Document understanding data
+ + + +
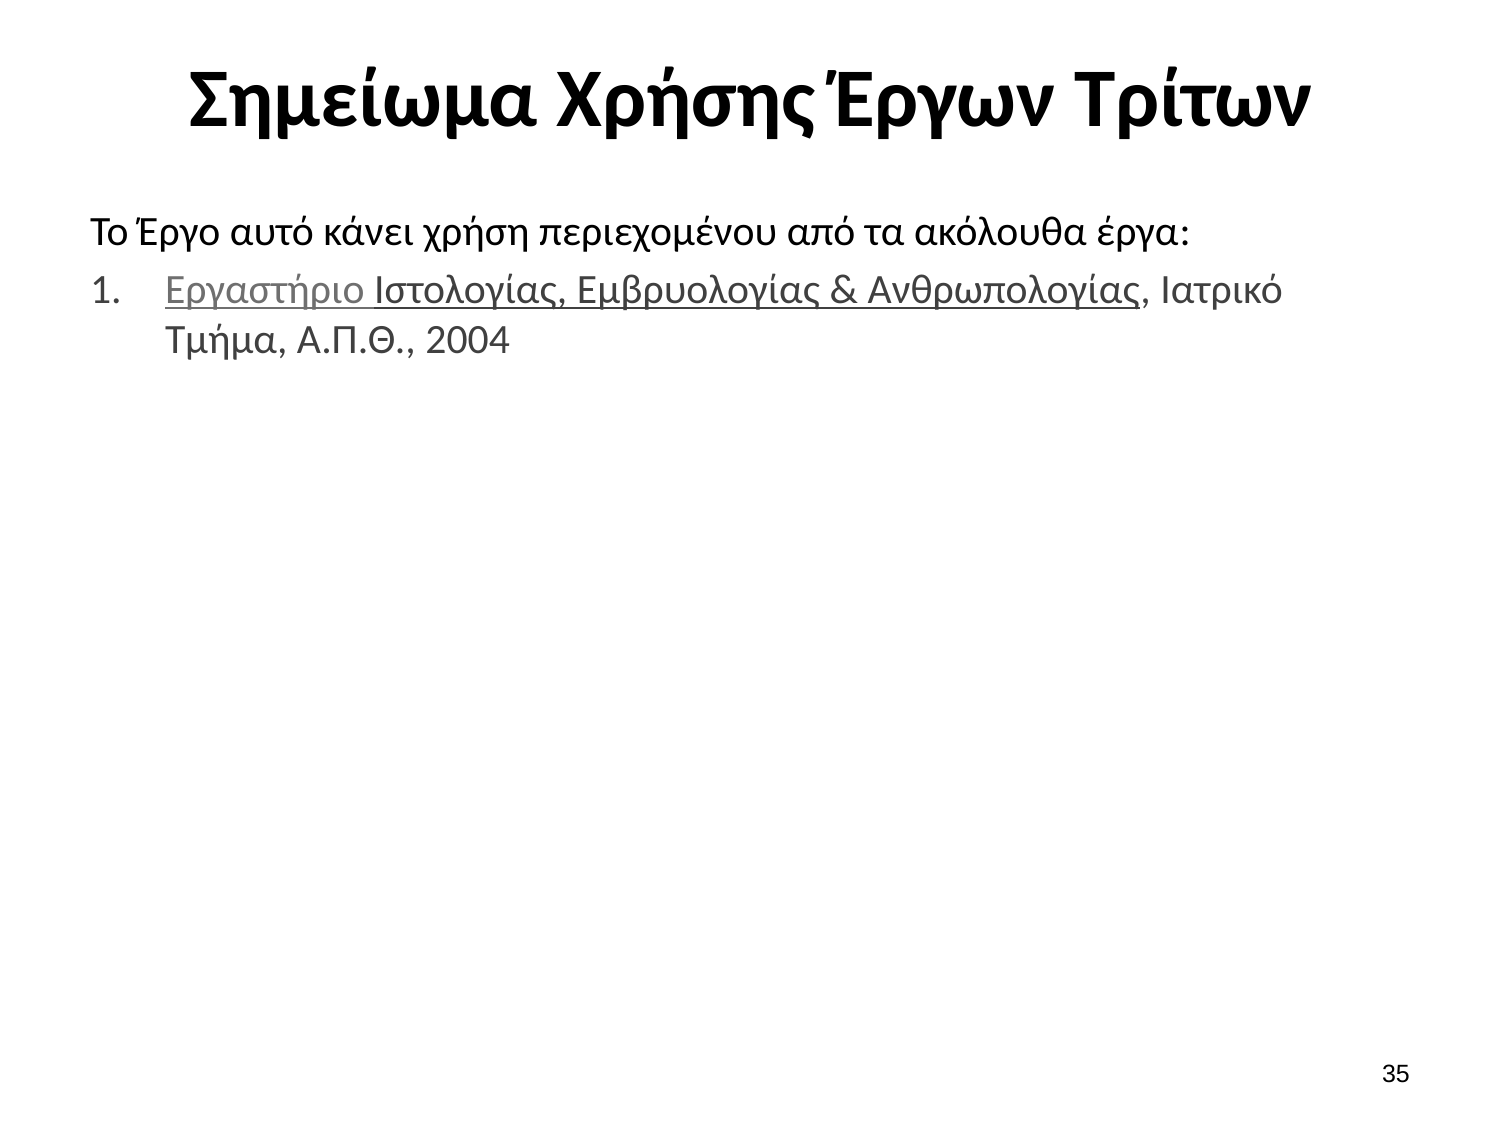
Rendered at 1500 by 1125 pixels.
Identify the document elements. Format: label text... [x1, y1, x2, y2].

slide_number 34 [1074, 1042, 1425, 1103]
list Το Έργο αυτό κάνει χρήση περιεχομένου από τα ακόλουθα έργα: Εργαστήριο Ιστολογίας, Εμβρυολογίας & Ανθρωπολογίας, Ιατρικό Τμήμα, Α.Π.Θ., 2004 [75, 196, 1425, 1024]
title Σημείωμα Χρήσης Έργων Τρίτων [76, 19, 1427, 169]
+ + + +
From the first line above to the last, reproduce the records exactly but without the pictures.

### RESPONSE BELOW
Rendered at 1500 by 1125 pixels.
Identify the document elements. Format: label text... [x1, y1, x2, y2].

slide_number 34 [1074, 1042, 1425, 1103]
list Το Έργο αυτό κάνει χρήση περιεχομένου από τα ακόλουθα έργα: Εργαστήριο Ιστολογίας, Εμβρυολογίας & Ανθρωπολογίας, Ιατρικό Τμήμα, Α.Π.Θ., 2004 [75, 196, 1425, 1024]
title Σημείωμα Χρήσης Έργων Τρίτων [76, 19, 1427, 169]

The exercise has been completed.